[Document images with source code]
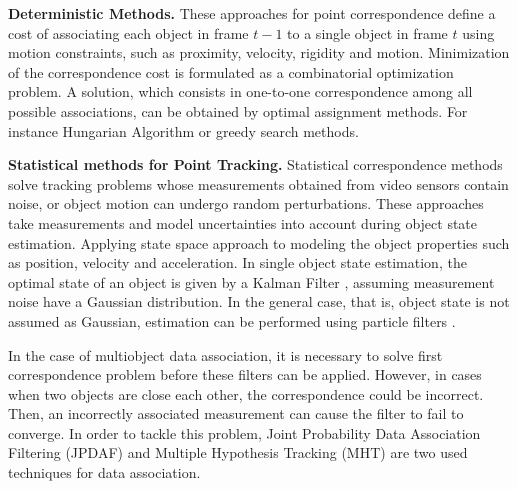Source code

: \textbf{Deterministic Methods. } These approaches for point correspondence
define a cost of associating each object in frame $t-1$ to a single object in
frame $t$ using motion constraints, such as proximity, velocity, rigidity and
motion. Minimization of the correspondence cost is formulated as a
combinatorial optimization problem. A solution, which consists in one-to-one
correspondence among all possible associations, can be obtained by optimal
assignment methods. For instance Hungarian Algorithm \cite{Qin2012} or
greedy search methods.

\textbf{Statistical methods for Point Tracking. } Statistical correspondence
methods solve tracking problems whose measurements obtained from video sensors
contain noise, or object motion can undergo random perturbations. These
approaches take measurements and model uncertainties into account during
object state estimation. Applying state space approach to modeling the object
properties such as position, velocity and acceleration. In single object
state estimation, the optimal state of an object is given by a Kalman Filter
\cite{Ren2008a,Heikkila2004}, assuming measurement noise have a Gaussian
distribution. In the general case, that is, object state is not assumed as
Gaussian, estimation can be performed using particle filters
\cite{Okuma2004,Rittscher2000}.

In the case of multiobject data association, it is necessary to solve first
correspondence problem before these filters can be applied. However, in cases
when two objects are close each other, the correspondence could be incorrect.
Then, an incorrectly associated measurement can cause the filter to fail to
converge. In order to tackle this problem, Joint Probability Data Association
Filtering (JPDAF) \cite{Schulz2003} and Multiple Hypothesis Tracking
(MHT) \cite{Zulkifley2012} are two used techniques for data association.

▶ **What needs to be done**: Only the lines from the one containing "Multiple Hypothesis Tracking" through the last line of the records belong in the answer, each written out exactly.

▶ **Output of the task**:
Filtering (JPDAF) \cite{Schulz2003} and Multiple Hypothesis Tracking
(MHT) \cite{Zulkifley2012} are two used techniques for data association.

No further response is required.